> _Exercise_:
Below are the records. State how many of their lines contain "wrist", with nothing else.

== Information

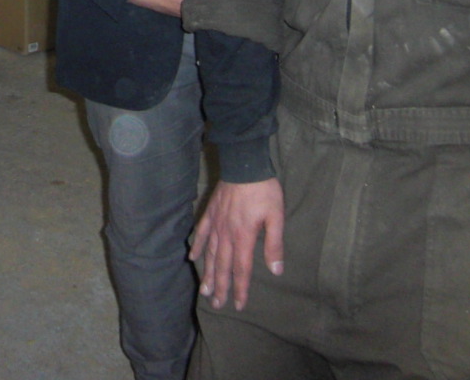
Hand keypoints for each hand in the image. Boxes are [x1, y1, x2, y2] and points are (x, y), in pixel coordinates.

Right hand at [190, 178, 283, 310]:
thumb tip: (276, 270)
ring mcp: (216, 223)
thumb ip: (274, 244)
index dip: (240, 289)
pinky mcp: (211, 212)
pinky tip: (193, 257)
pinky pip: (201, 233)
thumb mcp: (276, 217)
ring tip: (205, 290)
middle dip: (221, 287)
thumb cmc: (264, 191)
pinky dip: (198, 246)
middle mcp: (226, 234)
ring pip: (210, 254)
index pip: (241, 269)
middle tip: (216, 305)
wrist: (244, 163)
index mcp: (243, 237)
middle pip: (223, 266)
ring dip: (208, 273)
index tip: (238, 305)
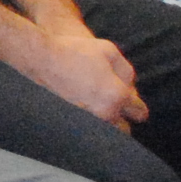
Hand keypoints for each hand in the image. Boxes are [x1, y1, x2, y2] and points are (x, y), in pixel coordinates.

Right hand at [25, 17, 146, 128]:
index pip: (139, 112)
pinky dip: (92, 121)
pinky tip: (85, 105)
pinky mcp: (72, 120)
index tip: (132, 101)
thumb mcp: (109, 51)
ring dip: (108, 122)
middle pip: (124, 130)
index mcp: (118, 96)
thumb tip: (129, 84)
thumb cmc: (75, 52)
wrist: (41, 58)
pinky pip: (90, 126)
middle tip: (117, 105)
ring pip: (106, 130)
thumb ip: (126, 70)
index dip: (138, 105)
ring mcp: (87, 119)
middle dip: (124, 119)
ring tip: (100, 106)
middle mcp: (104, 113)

====
== Information

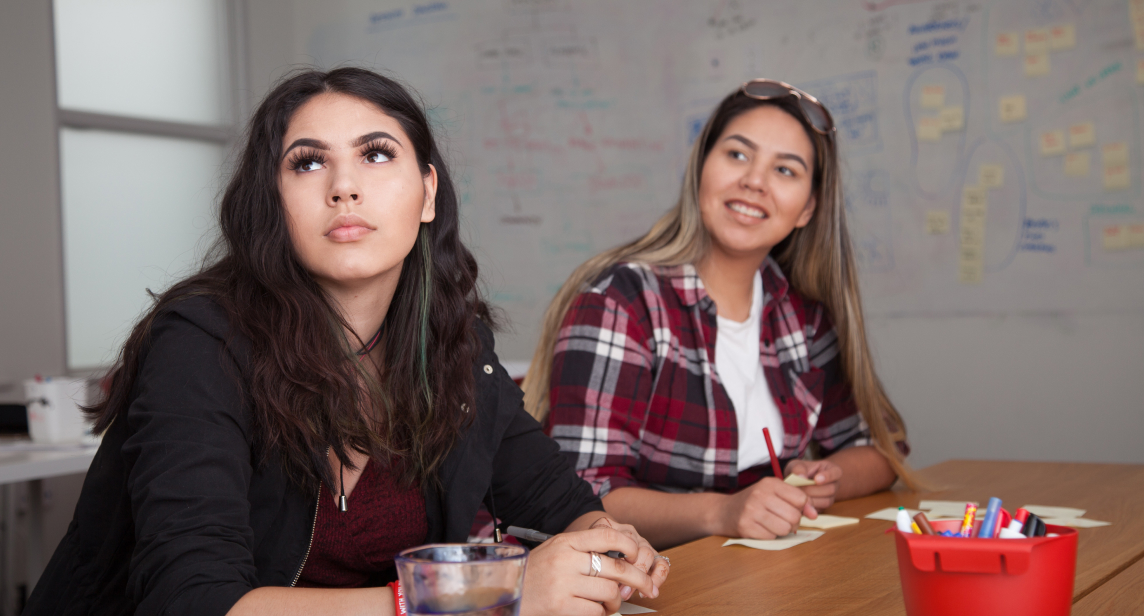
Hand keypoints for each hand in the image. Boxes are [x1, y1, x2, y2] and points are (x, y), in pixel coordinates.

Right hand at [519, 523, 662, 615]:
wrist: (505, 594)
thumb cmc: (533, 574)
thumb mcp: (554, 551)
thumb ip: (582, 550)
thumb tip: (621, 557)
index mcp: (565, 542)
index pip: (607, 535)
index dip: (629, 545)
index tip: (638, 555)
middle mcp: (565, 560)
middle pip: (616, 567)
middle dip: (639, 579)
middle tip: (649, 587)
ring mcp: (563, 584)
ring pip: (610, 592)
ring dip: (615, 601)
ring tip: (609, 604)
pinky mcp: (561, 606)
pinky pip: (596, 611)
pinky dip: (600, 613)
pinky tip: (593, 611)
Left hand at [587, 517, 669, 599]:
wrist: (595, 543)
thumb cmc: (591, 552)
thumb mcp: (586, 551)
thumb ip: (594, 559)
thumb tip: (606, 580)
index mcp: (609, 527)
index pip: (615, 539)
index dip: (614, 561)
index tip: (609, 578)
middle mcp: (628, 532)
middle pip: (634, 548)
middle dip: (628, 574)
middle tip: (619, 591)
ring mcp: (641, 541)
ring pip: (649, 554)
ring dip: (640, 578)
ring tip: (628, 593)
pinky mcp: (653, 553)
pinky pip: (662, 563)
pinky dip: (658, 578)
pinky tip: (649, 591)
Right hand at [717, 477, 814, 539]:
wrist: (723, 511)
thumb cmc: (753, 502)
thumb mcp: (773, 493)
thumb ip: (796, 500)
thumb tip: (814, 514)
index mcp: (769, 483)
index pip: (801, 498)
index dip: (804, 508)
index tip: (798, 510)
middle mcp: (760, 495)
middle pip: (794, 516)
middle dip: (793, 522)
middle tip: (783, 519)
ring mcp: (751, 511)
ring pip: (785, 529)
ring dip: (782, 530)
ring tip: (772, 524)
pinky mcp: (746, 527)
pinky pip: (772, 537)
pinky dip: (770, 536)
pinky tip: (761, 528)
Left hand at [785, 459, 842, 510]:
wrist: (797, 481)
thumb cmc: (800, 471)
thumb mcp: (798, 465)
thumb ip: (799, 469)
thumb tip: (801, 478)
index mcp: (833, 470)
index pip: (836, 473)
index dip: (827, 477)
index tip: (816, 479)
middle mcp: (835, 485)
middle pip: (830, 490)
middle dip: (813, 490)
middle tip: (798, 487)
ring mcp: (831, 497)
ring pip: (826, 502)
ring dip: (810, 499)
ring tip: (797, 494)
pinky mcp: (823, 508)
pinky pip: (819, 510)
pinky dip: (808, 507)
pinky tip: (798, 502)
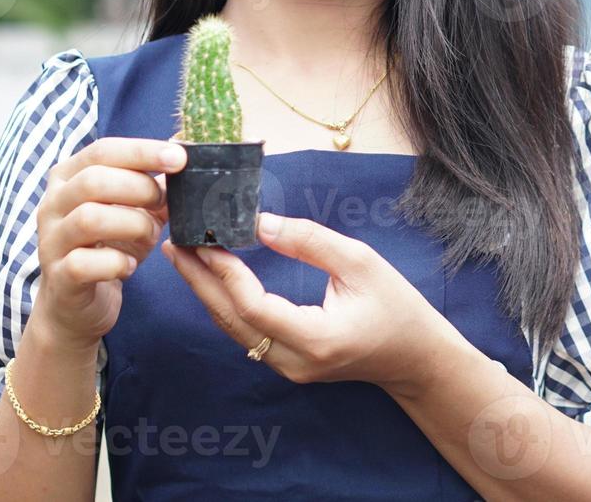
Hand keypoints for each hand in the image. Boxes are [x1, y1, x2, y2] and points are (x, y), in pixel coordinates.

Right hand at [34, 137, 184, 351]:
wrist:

====

> _Task answer_:
7